Extracted data entries >>
<<<<
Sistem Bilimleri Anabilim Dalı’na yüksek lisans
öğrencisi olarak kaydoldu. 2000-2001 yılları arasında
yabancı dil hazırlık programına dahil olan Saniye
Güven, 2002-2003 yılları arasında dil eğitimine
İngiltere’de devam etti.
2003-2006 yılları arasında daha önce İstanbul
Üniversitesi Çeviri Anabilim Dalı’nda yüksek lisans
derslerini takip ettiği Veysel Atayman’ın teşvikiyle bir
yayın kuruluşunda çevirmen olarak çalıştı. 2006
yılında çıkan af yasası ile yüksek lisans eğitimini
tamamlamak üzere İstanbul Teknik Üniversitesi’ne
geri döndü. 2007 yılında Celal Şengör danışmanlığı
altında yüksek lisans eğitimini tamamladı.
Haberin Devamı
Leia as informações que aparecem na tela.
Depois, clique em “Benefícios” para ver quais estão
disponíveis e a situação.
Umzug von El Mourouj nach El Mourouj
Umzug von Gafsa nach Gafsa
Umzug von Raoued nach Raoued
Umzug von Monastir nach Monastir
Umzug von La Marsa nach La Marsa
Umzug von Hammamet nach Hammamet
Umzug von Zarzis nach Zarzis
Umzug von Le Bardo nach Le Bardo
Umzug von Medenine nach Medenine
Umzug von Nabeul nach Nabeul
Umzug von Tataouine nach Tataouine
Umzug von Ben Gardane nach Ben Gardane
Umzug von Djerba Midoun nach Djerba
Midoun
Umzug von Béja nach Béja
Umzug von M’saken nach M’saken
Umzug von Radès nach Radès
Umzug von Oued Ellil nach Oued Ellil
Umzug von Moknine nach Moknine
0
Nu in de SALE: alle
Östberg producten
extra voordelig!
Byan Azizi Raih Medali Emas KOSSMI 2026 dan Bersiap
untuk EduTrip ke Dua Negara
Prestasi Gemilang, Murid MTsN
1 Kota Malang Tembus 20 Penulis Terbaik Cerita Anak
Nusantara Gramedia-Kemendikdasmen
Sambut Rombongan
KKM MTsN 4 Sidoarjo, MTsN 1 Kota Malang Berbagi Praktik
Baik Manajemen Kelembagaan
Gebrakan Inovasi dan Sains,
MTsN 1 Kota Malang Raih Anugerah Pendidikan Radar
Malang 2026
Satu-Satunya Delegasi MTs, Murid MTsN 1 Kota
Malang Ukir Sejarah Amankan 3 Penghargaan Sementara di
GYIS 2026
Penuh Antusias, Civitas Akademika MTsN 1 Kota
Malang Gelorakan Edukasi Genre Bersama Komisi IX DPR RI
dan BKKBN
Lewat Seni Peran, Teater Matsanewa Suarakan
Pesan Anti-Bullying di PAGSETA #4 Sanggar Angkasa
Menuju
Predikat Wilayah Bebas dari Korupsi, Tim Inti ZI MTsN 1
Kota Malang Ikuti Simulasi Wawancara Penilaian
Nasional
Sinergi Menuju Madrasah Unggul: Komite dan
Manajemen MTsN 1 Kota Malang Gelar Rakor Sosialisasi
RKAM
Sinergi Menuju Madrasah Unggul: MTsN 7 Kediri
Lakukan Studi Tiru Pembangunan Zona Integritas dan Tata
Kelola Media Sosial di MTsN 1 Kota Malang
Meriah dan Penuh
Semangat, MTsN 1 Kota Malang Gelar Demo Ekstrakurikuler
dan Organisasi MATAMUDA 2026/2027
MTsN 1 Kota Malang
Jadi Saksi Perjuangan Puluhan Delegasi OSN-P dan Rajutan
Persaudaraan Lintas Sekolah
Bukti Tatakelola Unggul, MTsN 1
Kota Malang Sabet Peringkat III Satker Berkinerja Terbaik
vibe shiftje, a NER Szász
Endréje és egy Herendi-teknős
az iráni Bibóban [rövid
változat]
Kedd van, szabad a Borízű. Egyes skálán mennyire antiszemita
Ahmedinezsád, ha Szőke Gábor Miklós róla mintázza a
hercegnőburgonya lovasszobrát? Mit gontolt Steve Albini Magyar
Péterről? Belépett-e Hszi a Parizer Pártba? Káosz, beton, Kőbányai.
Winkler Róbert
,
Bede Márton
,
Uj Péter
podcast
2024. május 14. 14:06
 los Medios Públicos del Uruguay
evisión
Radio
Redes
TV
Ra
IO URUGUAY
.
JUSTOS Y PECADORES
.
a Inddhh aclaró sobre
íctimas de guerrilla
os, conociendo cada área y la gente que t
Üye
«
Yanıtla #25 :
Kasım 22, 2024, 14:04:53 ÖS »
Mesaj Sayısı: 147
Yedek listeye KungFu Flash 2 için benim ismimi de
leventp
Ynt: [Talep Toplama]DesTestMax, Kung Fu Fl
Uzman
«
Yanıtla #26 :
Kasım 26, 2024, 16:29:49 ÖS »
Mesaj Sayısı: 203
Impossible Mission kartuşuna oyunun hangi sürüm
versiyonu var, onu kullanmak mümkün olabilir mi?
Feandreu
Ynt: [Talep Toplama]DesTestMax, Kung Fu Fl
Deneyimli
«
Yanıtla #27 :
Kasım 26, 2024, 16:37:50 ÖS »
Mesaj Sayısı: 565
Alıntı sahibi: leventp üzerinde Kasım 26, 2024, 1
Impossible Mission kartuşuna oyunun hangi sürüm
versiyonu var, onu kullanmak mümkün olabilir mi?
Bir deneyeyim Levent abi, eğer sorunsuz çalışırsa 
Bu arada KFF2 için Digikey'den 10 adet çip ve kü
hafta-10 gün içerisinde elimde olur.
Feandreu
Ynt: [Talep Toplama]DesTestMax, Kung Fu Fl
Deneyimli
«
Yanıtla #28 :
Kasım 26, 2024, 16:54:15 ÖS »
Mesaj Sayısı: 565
>>>>
Goal of the exercise >> Above are the entries. Quote exactly the lines from the one bearing "2024. május 14. 14:06" through the one bearing "Mesaj Sayısı: 147".

Response area >>
2024. május 14. 14:06
 los Medios Públicos del Uruguay
evisión
Radio
Redes
TV
Ra
IO URUGUAY
.
JUSTOS Y PECADORES
.
a Inddhh aclaró sobre
íctimas de guerrilla
os, conociendo cada área y la gente que t
Üye
«
Yanıtla #25 :
Kasım 22, 2024, 14:04:53 ÖS »
Mesaj Sayısı: 147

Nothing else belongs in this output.